Many challenges are associated with the use of natural sand
Sand is commonly used as a construction material because it’s affordable, easy to obtain and suitable for many purposes like producing asphalt, concrete or glass. Unfortunately, sand is often extracted illegally from rivers or marine environments. This has consequences, such as erosion in rivers and coastlines, and changes in the water’s PH levels. It also threatens marine fisheries, biodiversity and the availability of fresh water. When digging sand, the mud from the riverbed mixes with the water, which hinders animals’ food supply. As natural sand is exploited without concern for the wider environmental impacts, it has become a major global sustainability challenge.
Global aggregates demand is expected to increase to 60 billion tonnes per annum by 2030 because of megatrends like growing population, urbanization and economic growth. According to some forecasts, buildable sand may run out as early as the first half of this century. One might ask why we don’t use desert sand, which is plentiful. Desert sand doesn’t have the right shape: The grains are too round for industrial concrete purposes. In concrete, the grains must be sufficiently angular to better adhere to each other and make the material durable enough. What about sea sand? It’s possible, but sea sand must be washed first. Otherwise, salt rusts steel bar reinforce supports, making them brittle more quickly.

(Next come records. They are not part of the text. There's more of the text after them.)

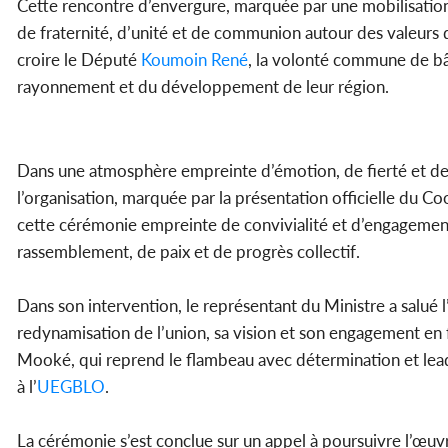
Cette rencontre d’envergure, marquée par une mobilisatio
de fraternité, d’unité et de communion autour des valeurs de
croire le Député
Koumoin René
, la volonté commune de bâ
rayonnement et du développement de leur région.
Dans une atmosphère empreinte d’émotion, de fierté et de 
l’organisation, marquée par la présentation officielle du C
cette cérémonie empreinte de convivialité et d’engagement
rassemblement, de paix et de progrès collectif.
Dans son intervention, le représentant du Ministre a salué 
redynamisation de l’union, sa vision et son engagement en f
Mooké, qui reprend le flambeau avec détermination et leade
à l’
UEGBLO
.
La cérémonie s’est conclue sur un appel à poursuivre l’œuvr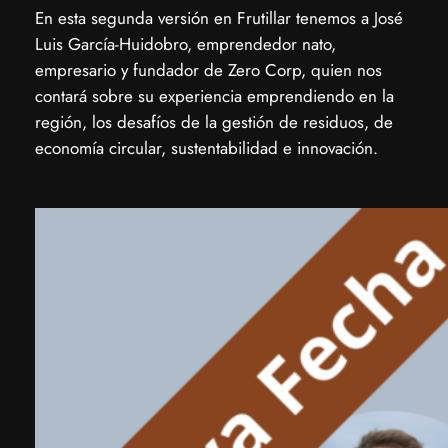
En esta segunda versión en Frutillar tenemos a José
Luis García-Huidobro, emprendedor nato,
empresario y fundador de Zero Corp, quien nos
contará sobre su experiencia emprendiendo en la
región, los desafíos de la gestión de residuos, de
economía circular, sustentabilidad e innovación.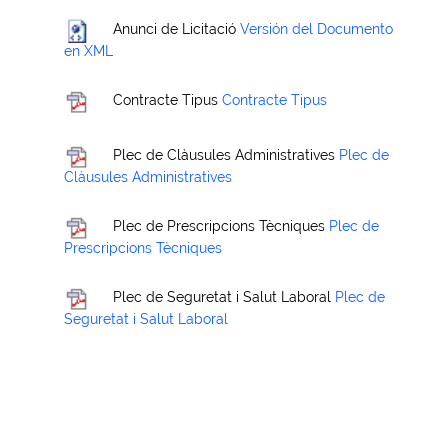
Anunci de Licitació
Versión del Documento
en XML
Contracte Tipus
Contracte Tipus
Plec de Clàusules Administratives
Plec de
Clàusules Administratives
Plec de Prescripcions Tècniques
Plec de
Prescripcions Tècniques
Plec de Seguretat i Salut Laboral
Plec de
Seguretat i Salut Laboral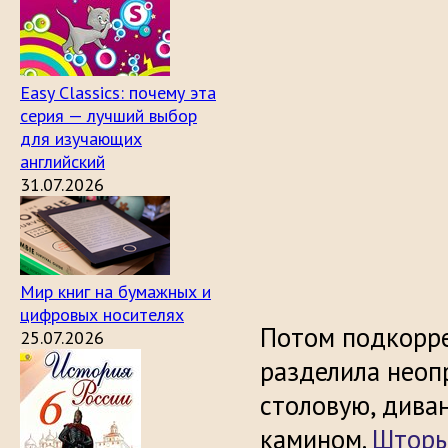
Easy Classics: почему эта
серия — лучший выбор
для изучающих
английский
31.07.2026
Мир книг на бумажных и
цифровых носителях
Потом подкорре
25.07.2026
разделила неоп
столовую, диван
камином.
Шторы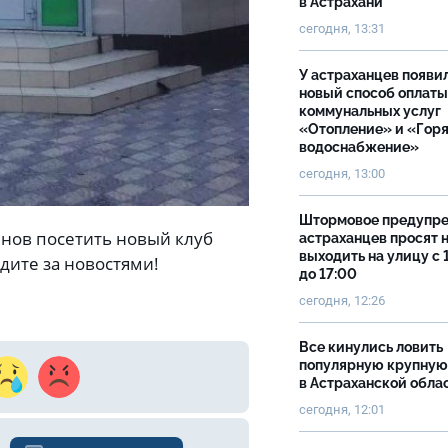
в Астрахани
сегодня, 13:31
У астраханцев появи
новый способ оплаты
коммунальных услуг
«Отопление» и «Гор
водоснабжение»
сегодня, 13:00
Штормовое предупр
нов посетить новый клуб
астраханцев просят 
выходить на улицу с 
дите за новостями!
до 17:00
сегодня, 12:26
Все кинулись ловить
популярную крупную
в Астраханской обла
сегодня, 12:01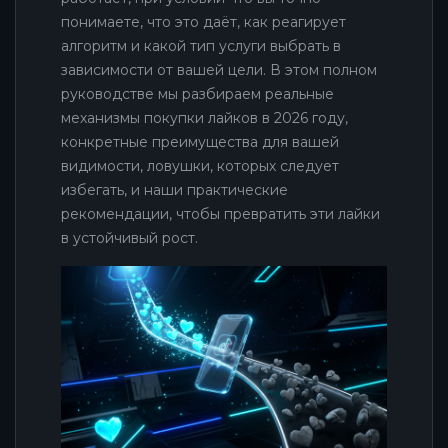
понимаете, что это даёт, как реагирует
алгоритм и какой тип услуги выбрать в
зависимости от вашей цели. В этом полном
руководстве мы разбираем реальные
механизмы покупки лайков в 2026 году,
конкретные преимущества для вашей
видимости, ловушки, которых следует
избегать, и наши практические
рекомендации, чтобы превратить эти лайки
в устойчивый рост.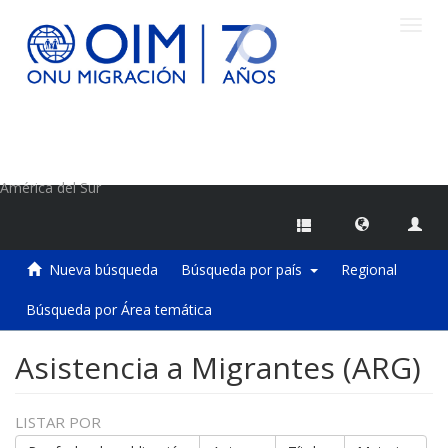
Camb
naveg
Centro de Información sobre Migraciones de la OIM
América del Sur
Nueva búsqueda
Búsqueda por país
Regional
Búsqueda por Área temática
Asistencia a Migrantes (ARG)
LISTAR POR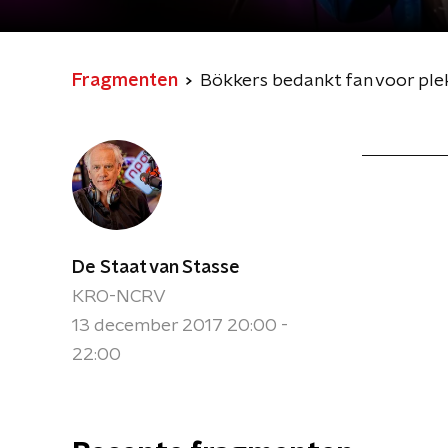
Fragmenten
Bökkers bedankt fan voor ple
De Staat van Stasse
KRO-NCRV
13 december 2017 20:00 -
22:00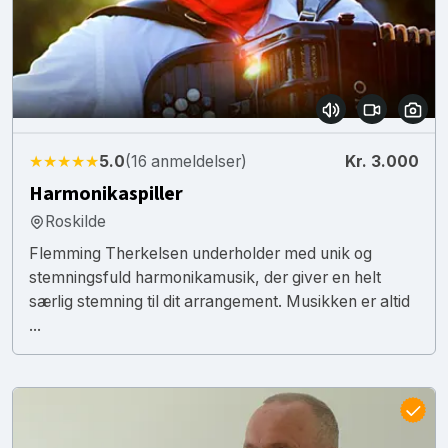
★★★★★
5.0
(16 anmeldelser)
Kr. 3.000
Harmonikaspiller
Roskilde
Flemming Therkelsen underholder med unik og
stemningsfuld harmonikamusik, der giver en helt
særlig stemning til dit arrangement. Musikken er altid
...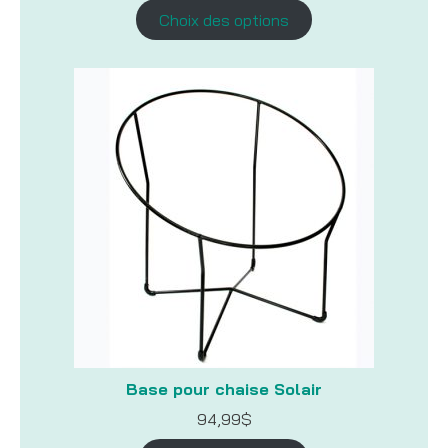
Choix des options
Base pour chaise Solair
94,99
$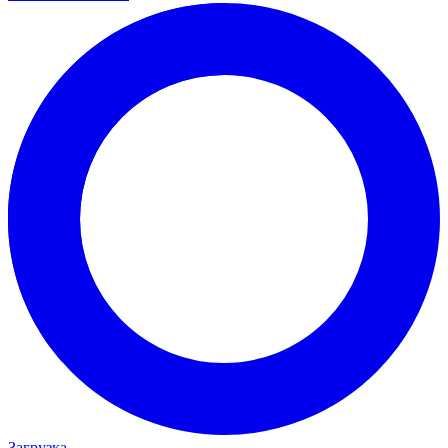
Загрузка...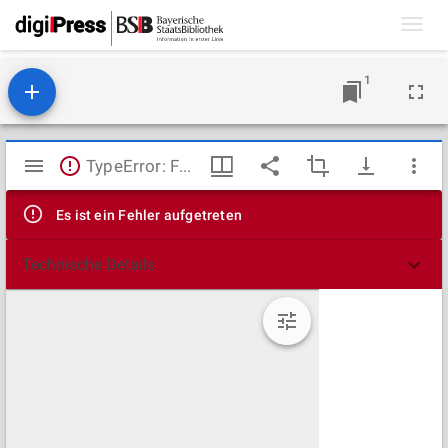
Toggl
navig
1
Mirador
TypeError: Failed to fetch
Viewer
Es ist ein Fehler aufgetreten
Technische Details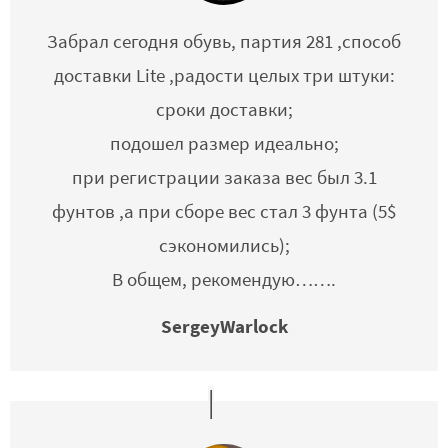
Забрал сегодня обувь, партия 281 ,способ
доставки Lite ,радости целых три штуки:
сроки доставки;
подошел размер идеально;
при регистрации заказа вес был 3.1
фунтов ,а при сборе вес стал 3 фунта (5$
сэкономились);
В общем, рекомендую…….
SergeyWarlock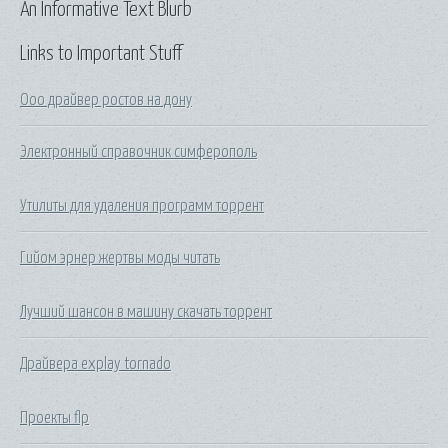
An Informative Text Blurb
Links to Important Stuff
Ооо драйвер ростов на дону
Электронный справочник симферополь
Утилиты для удаления программ торрент
Гийом эрнер жертвы моды читать
Лучший шансон в машину скачать торрент
Драйвера explay tornado
Проекты flp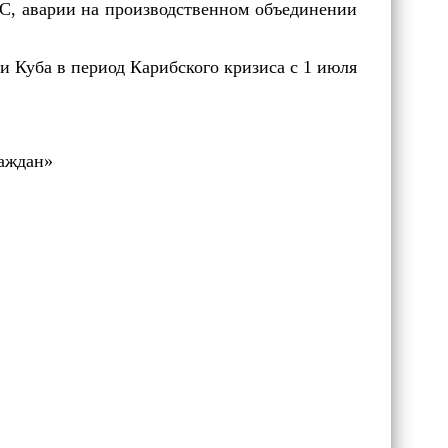
С, аварии на производственном объединении
и Куба в период Карибского кризиса с 1 июля
раждан»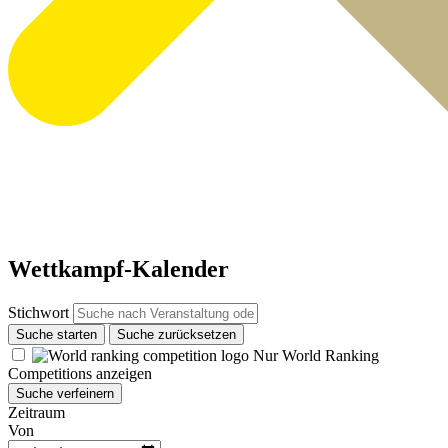
Wettkampf-Kalender
Stichwort
Suche starten
Suche zurücksetzen
Nur World Ranking
Competitions anzeigen
Suche verfeinern
Zeitraum
Von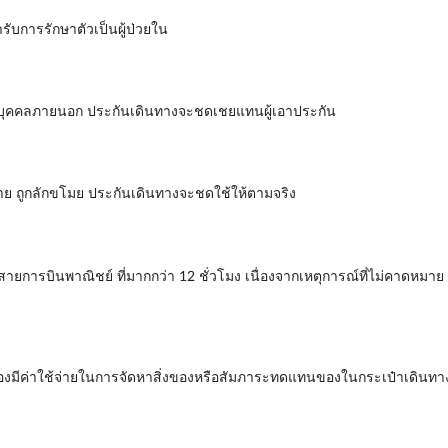
รับการรักษาตัวเป็นผู้ป่วยใน
ยต่อบุคคลภายนอก ประกันเดินทางจะชดเชยแทนผู้เอาประกัน
หาย ถูกลักขโมย ประกันเดินทางจะชดใช้ให้ตามจริง
สายการบินพาณิชย์ ที่มากกว่า 12 ชั่วโมง เนื่องจากเหตุการณ์ที่ไม่คาดหม
นต้องมีค่าใช้จ่ายในการจัดหาสิ่งของหรือสัมภาระทดแทนของในกระเป๋าเดินท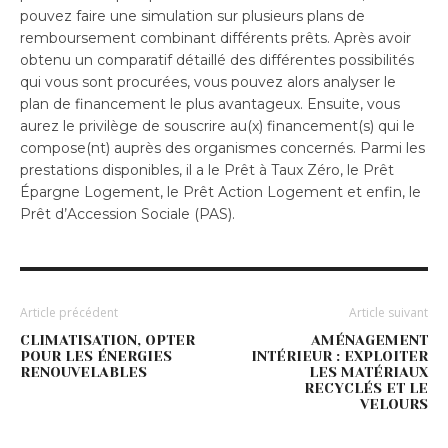
pouvez faire une simulation sur plusieurs plans de
remboursement combinant différents prêts. Après avoir
obtenu un comparatif détaillé des différentes possibilités
qui vous sont procurées, vous pouvez alors analyser le
plan de financement le plus avantageux. Ensuite, vous
aurez le privilège de souscrire au(x) financement(s) qui le
compose(nt) auprès des organismes concernés. Parmi les
prestations disponibles, il a le Prêt à Taux Zéro, le Prêt
Épargne Logement, le Prêt Action Logement et enfin, le
Prêt d’Accession Sociale (PAS).
Article précédent
Article suivant
CLIMATISATION, OPTER
AMÉNAGEMENT
POUR LES ÉNERGIES
INTÉRIEUR : EXPLOITER
RENOUVELABLES
LES MATÉRIAUX
RECYCLÉS ET LE
VELOURS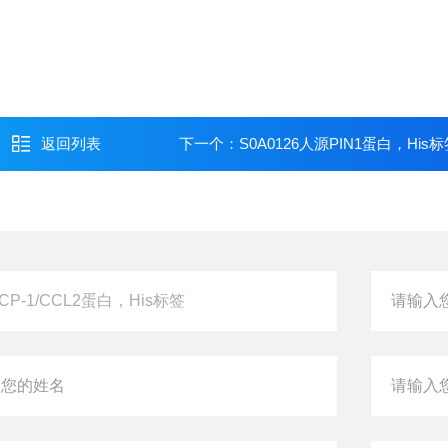
返回列表
下一个：
S0A0126人源PIN1蛋白，His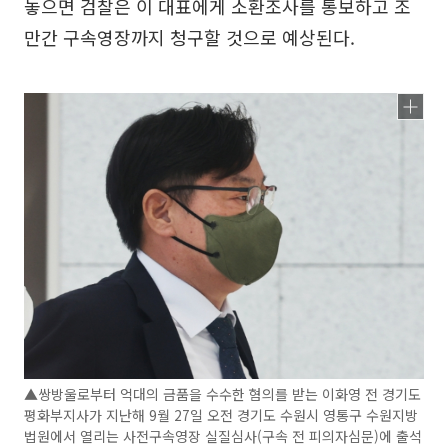
놓으면 검찰은 이 대표에게 소환조사를 통보하고 조
만간 구속영장까지 청구할 것으로 예상된다.
▲쌍방울로부터 억대의 금품을 수수한 혐의를 받는 이화영 전 경기도
평화부지사가 지난해 9월 27일 오전 경기도 수원시 영통구 수원지방
법원에서 열리는 사전구속영장 실질심사(구속 전 피의자심문)에 출석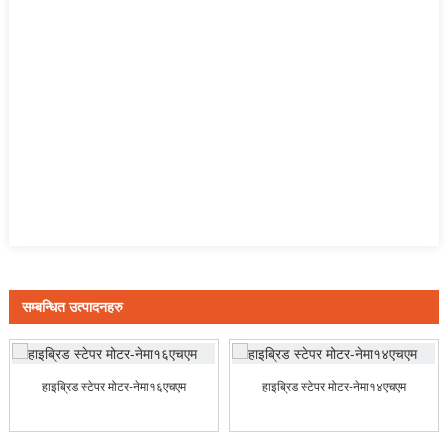
सम्बन्धित उत्पादनहरु
हाइब्रिड स्टेपर मोटर-नेमा१६एचएम
हाइब्रिड स्टेपर मोटर-नेमा१४एचएम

The numerous benefits of manufactured sand
Fortunately, sand can also be produced mechanically. The raw material for manufactured sand usually comes from bedrock and is produced in the same way as sand is formed naturally: The rocks are crushed and grinded into ever smaller pieces. With various types of crusher and the appropriate process design, depending on the application and the sand spec to be produced, cone crushers, HSI, VSI and HRC can be utilized to transform the stones into just the kind of aggregate required to meet the specified requirements.